As the coronavirus pandemic picked up speed in the early part of March, consumers flooded into grocery stores to stock up on food and basic goods. Sales went from virtually flat to almost 79% growth year over year as the coronavirus outbreak was declared a pandemic.
While supermarket sales remain elevated from the levels seen before the crisis began, consumers who fled restaurants to cook meals at home are now returning to their favorite dining spots -- only now they're having their food delivered.
Change at a moment's notice
Data from Earnest Research, which analyzes anonymized credit and debit card purchasing data from millions of consumers, shows that for the week ending March 18, year-over-year sales for third-party delivery companies like DoorDash, Grubhub (GRUB), and Uber (UBER -4.70%) Eats rose 13.7%, a 10 percentage point decline from the week before.

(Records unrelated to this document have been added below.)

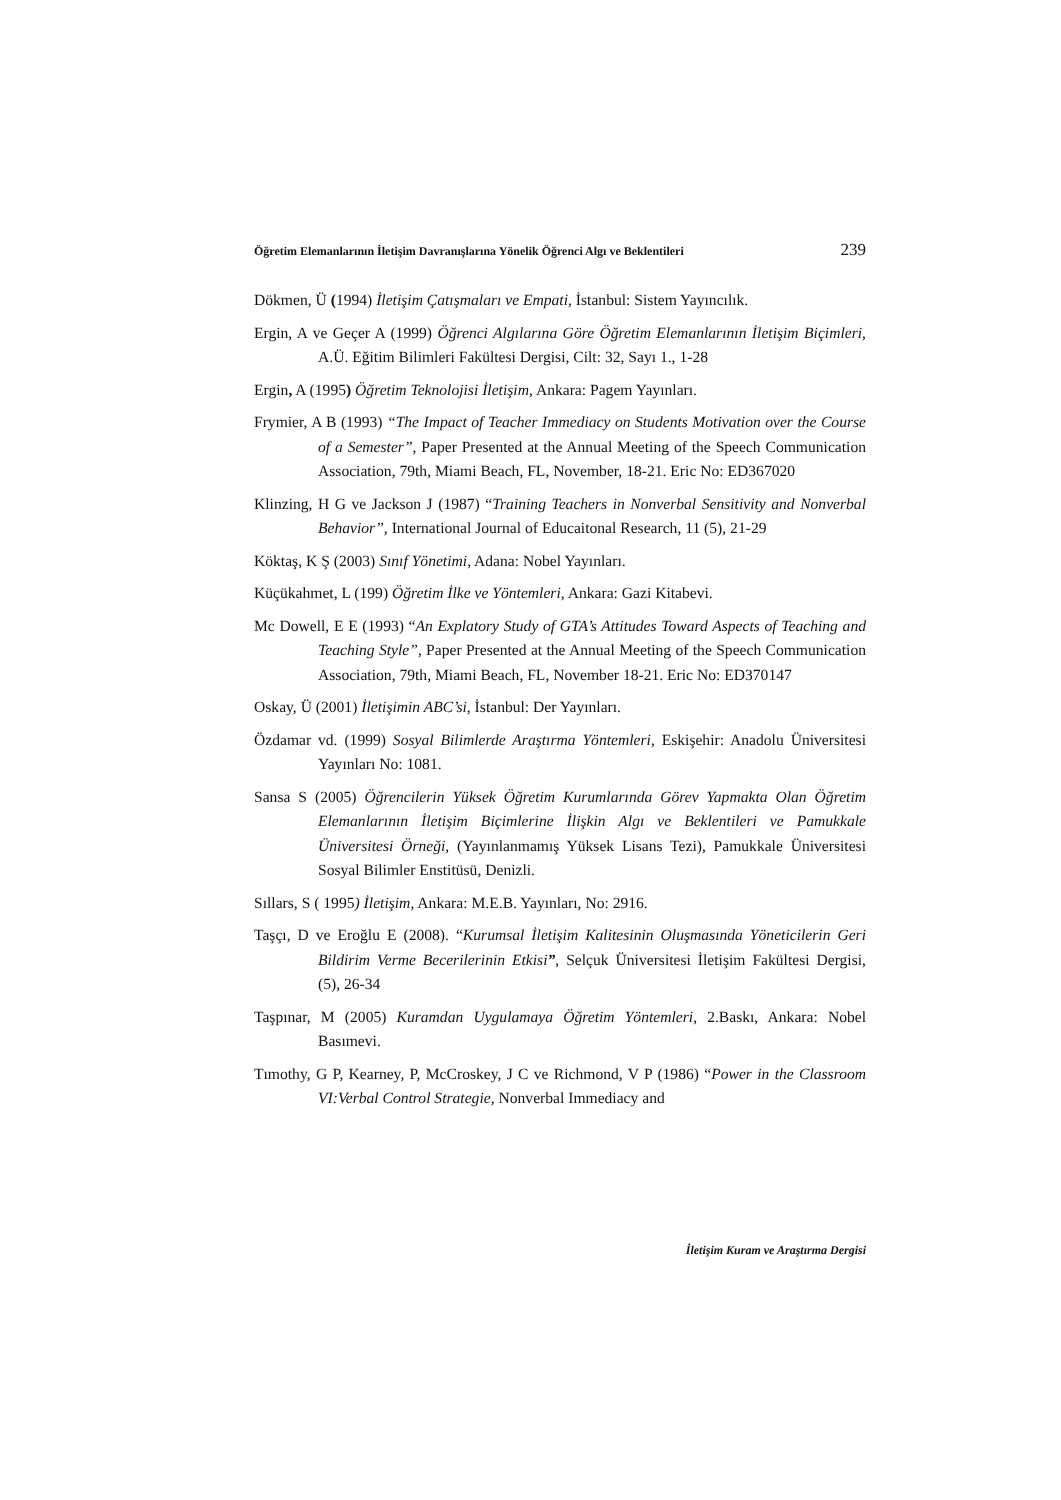Öğretim Elemanlarının İletişim Davranışlarına Yönelik Öğrenci Algı ve Beklentileri 239
Dökmen, Ü (1994) İletişim Çatışmaları ve Empati, İstanbul: Sistem Yayıncılık.
Ergin, A ve Geçer A (1999) Öğrenci Algılarına Göre Öğretim Elemanlarının İletişim Biçimleri, A.Ü. Eğitim Bilimleri Fakültesi Dergisi, Cilt: 32, Sayı 1., 1-28
Ergin, A (1995) Öğretim Teknolojisi İletişim, Ankara: Pagem Yayınları.
Frymier, A B (1993) “The Impact of Teacher Immediacy on Students Motivation over the Course of a Semester”, Paper Presented at the Annual Meeting of the Speech Communication Association, 79th, Miami Beach, FL, November, 18-21. Eric No: ED367020
Klinzing, H G ve Jackson J (1987) “Training Teachers in Nonverbal Sensitivity and Nonverbal Behavior”, International Journal of Educaitonal Research, 11 (5), 21-29
Köktaş, K Ş (2003) Sınıf Yönetimi, Adana: Nobel Yayınları.
Küçükahmet, L (199) Öğretim İlke ve Yöntemleri, Ankara: Gazi Kitabevi.
Mc Dowell, E E (1993) “An Explatory Study of GTA’s Attitudes Toward Aspects of Teaching and Teaching Style”, Paper Presented at the Annual Meeting of the Speech Communication Association, 79th, Miami Beach, FL, November 18-21. Eric No: ED370147
Oskay, Ü (2001) İletişimin ABC’si, İstanbul: Der Yayınları.
Özdamar vd. (1999) Sosyal Bilimlerde Araştırma Yöntemleri, Eskişehir: Anadolu Üniversitesi Yayınları No: 1081.
Sansa S (2005) Öğrencilerin Yüksek Öğretim Kurumlarında Görev Yapmakta Olan Öğretim Elemanlarının İletişim Biçimlerine İlişkin Algı ve Beklentileri ve Pamukkale Üniversitesi Örneği, (Yayınlanmamış Yüksek Lisans Tezi), Pamukkale Üniversitesi Sosyal Bilimler Enstitüsü, Denizli.
Sıllars, S ( 1995) İletişim, Ankara: M.E.B. Yayınları, No: 2916.
Taşçı, D ve Eroğlu E (2008). “Kurumsal İletişim Kalitesinin Oluşmasında Yöneticilerin Geri Bildirim Verme Becerilerinin Etkisi”, Selçuk Üniversitesi İletişim Fakültesi Dergisi, (5), 26-34
Taşpınar, M (2005) Kuramdan Uygulamaya Öğretim Yöntemleri, 2.Baskı, Ankara: Nobel Basımevi.
Tımothy, G P, Kearney, P, McCroskey, J C ve Richmond, V P (1986) “Power in the Classroom VI:Verbal Control Strategie, Nonverbal Immediacy and
İletişim Kuram ve Araştırma Dergisi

However, just seven days later, after most states ordered all restaurants to open only for takeout or delivery orders, the delivery apps saw their business surge. Sales rose almost 20 percentage points higher from the week before to record a 33% year-over-year gain.
The big winner in third-party delivery was DoorDash, which saw sales for the week ending March 25 rocket 72% higher from the year-ago period (and up 32 percentage points from the week before), while Grubhub and its affiliated Seamless service saw only 7% year-over-year growth, barely above its performance the prior week.
Both Uber Eats and Postmates fared significantly better than Grubhub, posting 26% and 13% gains, respectively.
While the grocery and restaurant landscape has changed considerably over the past month, there's good reason to believe that third-party delivery services will continue to see growth. It's also clear that some services will be dashing forward while others are left behind.